◆ **Task directions**: In the records below, rewrite the part that opens with the line containing "collection date: 1976-09-29" and closes with the line containing "county / district: Page", putting "catalog number" wherever "catalogue / barcode" appears and leaving everything else unchanged.
═══ Data
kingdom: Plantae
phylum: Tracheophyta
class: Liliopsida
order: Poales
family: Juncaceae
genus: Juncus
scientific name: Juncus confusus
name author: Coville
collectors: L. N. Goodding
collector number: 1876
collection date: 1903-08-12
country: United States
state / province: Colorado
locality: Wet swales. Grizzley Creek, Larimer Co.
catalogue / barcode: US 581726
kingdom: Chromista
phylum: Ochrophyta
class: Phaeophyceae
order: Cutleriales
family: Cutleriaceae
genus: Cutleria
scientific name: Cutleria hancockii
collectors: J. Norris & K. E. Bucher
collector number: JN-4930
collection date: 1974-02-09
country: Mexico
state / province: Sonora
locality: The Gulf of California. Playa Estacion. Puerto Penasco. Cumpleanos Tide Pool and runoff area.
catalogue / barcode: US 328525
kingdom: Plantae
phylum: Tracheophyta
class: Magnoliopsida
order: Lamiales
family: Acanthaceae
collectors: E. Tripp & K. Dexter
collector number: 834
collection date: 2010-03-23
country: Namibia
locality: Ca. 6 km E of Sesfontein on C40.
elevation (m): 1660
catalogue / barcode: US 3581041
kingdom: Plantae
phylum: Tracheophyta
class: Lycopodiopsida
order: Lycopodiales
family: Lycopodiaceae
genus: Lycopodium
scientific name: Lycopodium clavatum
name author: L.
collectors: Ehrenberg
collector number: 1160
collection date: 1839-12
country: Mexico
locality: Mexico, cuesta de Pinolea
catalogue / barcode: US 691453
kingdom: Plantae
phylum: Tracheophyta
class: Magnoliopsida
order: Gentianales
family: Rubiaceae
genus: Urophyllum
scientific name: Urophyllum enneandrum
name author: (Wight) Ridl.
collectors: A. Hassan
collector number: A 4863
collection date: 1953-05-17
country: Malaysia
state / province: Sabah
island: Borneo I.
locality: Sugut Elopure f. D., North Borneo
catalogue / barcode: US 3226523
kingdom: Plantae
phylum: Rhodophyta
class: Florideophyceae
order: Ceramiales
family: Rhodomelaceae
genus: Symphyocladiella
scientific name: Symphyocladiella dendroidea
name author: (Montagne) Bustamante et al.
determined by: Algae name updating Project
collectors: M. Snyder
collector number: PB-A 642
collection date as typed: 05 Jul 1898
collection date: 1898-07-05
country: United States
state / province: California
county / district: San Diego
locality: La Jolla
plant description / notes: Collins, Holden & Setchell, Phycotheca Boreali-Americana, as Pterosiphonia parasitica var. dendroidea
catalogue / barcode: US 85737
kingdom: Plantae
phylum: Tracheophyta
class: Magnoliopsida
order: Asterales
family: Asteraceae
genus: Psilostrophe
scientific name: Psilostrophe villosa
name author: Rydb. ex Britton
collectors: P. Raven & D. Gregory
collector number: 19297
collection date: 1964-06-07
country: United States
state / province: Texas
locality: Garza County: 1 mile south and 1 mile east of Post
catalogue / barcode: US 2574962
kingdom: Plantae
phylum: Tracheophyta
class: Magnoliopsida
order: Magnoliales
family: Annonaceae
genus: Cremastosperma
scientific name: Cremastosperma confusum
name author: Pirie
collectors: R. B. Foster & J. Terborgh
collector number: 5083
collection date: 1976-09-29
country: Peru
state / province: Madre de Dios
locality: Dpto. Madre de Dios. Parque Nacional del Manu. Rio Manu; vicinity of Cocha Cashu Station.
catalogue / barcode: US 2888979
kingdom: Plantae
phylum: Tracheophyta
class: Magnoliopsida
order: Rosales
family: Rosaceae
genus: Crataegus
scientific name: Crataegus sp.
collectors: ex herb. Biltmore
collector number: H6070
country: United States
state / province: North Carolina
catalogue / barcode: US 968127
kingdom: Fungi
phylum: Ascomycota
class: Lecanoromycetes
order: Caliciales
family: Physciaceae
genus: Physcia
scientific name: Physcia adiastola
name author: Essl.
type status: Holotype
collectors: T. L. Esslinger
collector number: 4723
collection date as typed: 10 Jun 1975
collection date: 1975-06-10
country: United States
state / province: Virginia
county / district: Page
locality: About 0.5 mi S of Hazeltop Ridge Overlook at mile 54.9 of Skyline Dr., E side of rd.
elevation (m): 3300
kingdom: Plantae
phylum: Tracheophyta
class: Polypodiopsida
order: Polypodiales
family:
══════
◆ **Completed task**:
collection date: 1976-09-29
country: Peru
state / province: Madre de Dios
locality: Dpto. Madre de Dios. Parque Nacional del Manu. Rio Manu; vicinity of Cocha Cashu Station.
catalog number: US 2888979
kingdom: Plantae
phylum: Tracheophyta
class: Magnoliopsida
order: Rosales
family: Rosaceae
genus: Crataegus
scientific name: Crataegus sp.
collectors: ex herb. Biltmore
collector number: H6070
country: United States
state / province: North Carolina
catalog number: US 968127
kingdom: Fungi
phylum: Ascomycota
class: Lecanoromycetes
order: Caliciales
family: Physciaceae
genus: Physcia
scientific name: Physcia adiastola
name author: Essl.
type status: Holotype
collectors: T. L. Esslinger
collector number: 4723
collection date as typed: 10 Jun 1975
collection date: 1975-06-10
country: United States
state / province: Virginia
county / district: Page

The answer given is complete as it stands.